This made me laugh aloud (via Instapundit):
Fed up with government gridlock, but put off by the flavor of the Tea Party, people in cities across the country are offering an alternative: the Coffee Party.
It’s like those ads in the ’80s: “If you like Calvin Klein’s Obsession, you’ll LOVE Compulsion!”
The Coffee Party soi-disant movement is pitching itself as a friendly alternative to the Tea Parties—disingenuously, as it turns out. But even if it were representing itself accurately, it would be tiresome. This is from the NYT profile, and…I mean, talk about someone who doesn’t get it:
The slogan is “Wake Up and Stand Up.” The mission statement declares that the federal government is “not the enemy of the people, but the expression of our collective will, and that we must participate in the democratic process in order to address the challenges we face as Americans.”
…
“The way I see it,” Ms. Park said, “our government is diseased, but you don’t abandon it because it’s ill. It’s the only body we have to address collective problems. You can’t bound government according to state borders when companies don’t do that, air doesn’t. [AIR?! WTF?–SRK] It just doesn’t fit with the world.”

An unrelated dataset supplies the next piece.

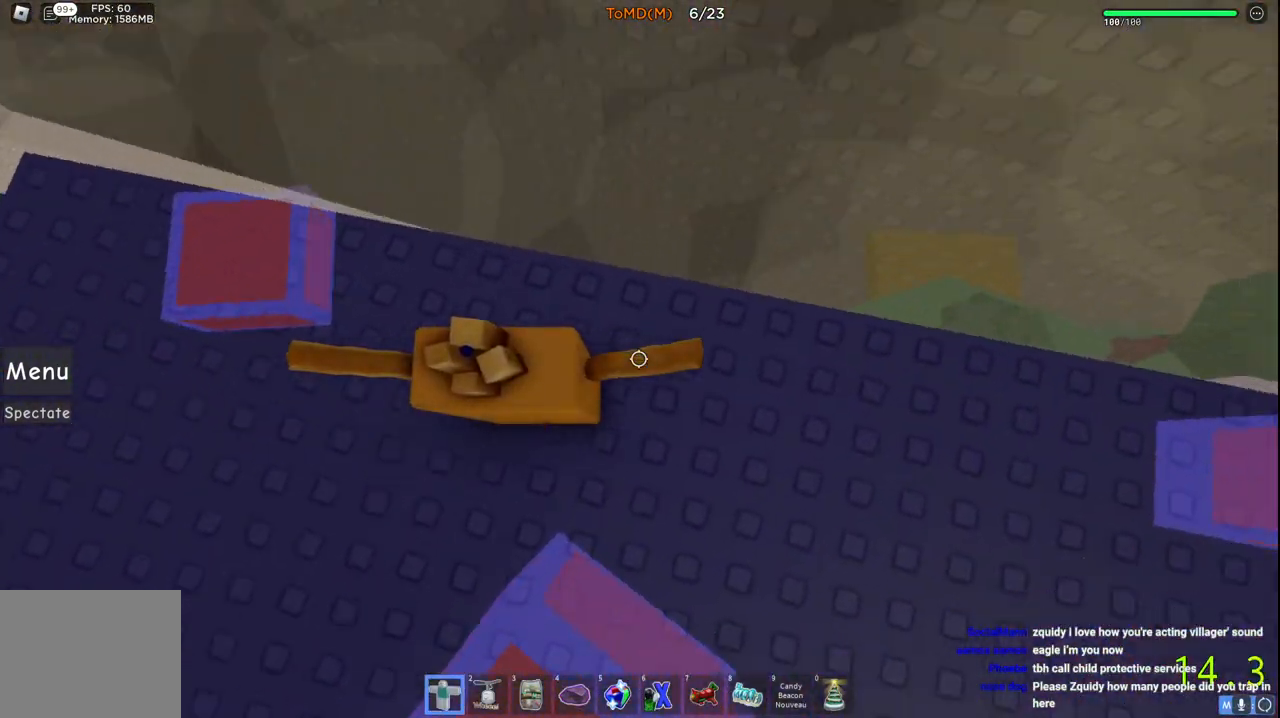
{"keys": ["d"], "events": []}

Dear lady, I Wake Up and Stand Up every morning and then read and watch the news so I know what’s going on. I voted by absentee ballot every even year of the dozen I lived abroad, and in November 2008 I got in line at my polling station at 6:15. Participating in the democratic process is important. I don’t gainsay that point.
The part that drives me nuts is that Washington has its greasy little tentacles insinuated into so many areas of American life that I don’t feel informed unless I’m constantly aware of what Barack Obama, Nancy Pelosi, Harry Reid, Rahm Emmanuel, Valerie Jarrett, David Axelrod, Tim Geithner, Janet Napolitano, Eric Holder, Ben Bernanke, Evan Bayh, Lindsey Graham, Barbara Boxer, Dianne Feinstein, Maxine Waters, Blanche Lincoln, Sarah Palin, Arne Duncan, Charles Rangel, Kathleen Sibelius, Robert Gates, and Peter Orszag have been getting their mitts all over during the last 72 hours. Note that that list doesn’t include Hillary Clinton—the Secretary of State—or my own damned senators and congresswoman. And we’re just talking about people I can now recall off the top of my head while agitated.
I don’t really do this because I’m a politics junkie. I would far rather spend a free eight minutes fantasizing about eating brioche crumbs out of Clive Owen’s chest hair than watching and listening to the unappetizing Barney Frank. But there’s so much to pay attention to that keeping informed feels practically like a full-time job. Enough, already.
Yes, the federal government is an instrument—“expression” sounds weird to me there—of our collective will. That’s exactly why it should be smaller. Americans have principled disagreements over a lot of issues. Getting together and talking about them can help establish goodwill and make things less contentious, but that doesn’t mean we’re ever going to be able to agree on most of them. Whatever you want to say about the air, state power would be better used if it were contained as much as possible. Competition and the right of exit allow citizens to make the trade-offs that best suit them; collectivism and central planning force citizens to adjust their aspirations to Washington’s master plan. It’s all very well to use the federal government to “address collective problems,” but we still have to decide what those problems are and are not.
The insouciant wag at the NYT writes, “The party has inspired the requisite jokes: why not a latte party, a chai party, a Red Bull party?” Heh-heh…funny! Me, I’ve informally decided to re-appropriate the Whiskey Rebellion. There’s one chapter (based in my apartment) with one member (guess who). The organizing principle is simple: Every time some DC hack or collectivist gasbag makes an authoritative-sounding public statement about a social or economic sector he or she clearly knows nothing about, I take a restorative sip of Laphroaig.
Added on 4 March: Thanks to Eric for the link. He has more on nanny-state-ism, as usual.
Added on 10 March: I always forget there’s only one m in Emanuel. Why can’t annoying people at least have names that are easy to spell?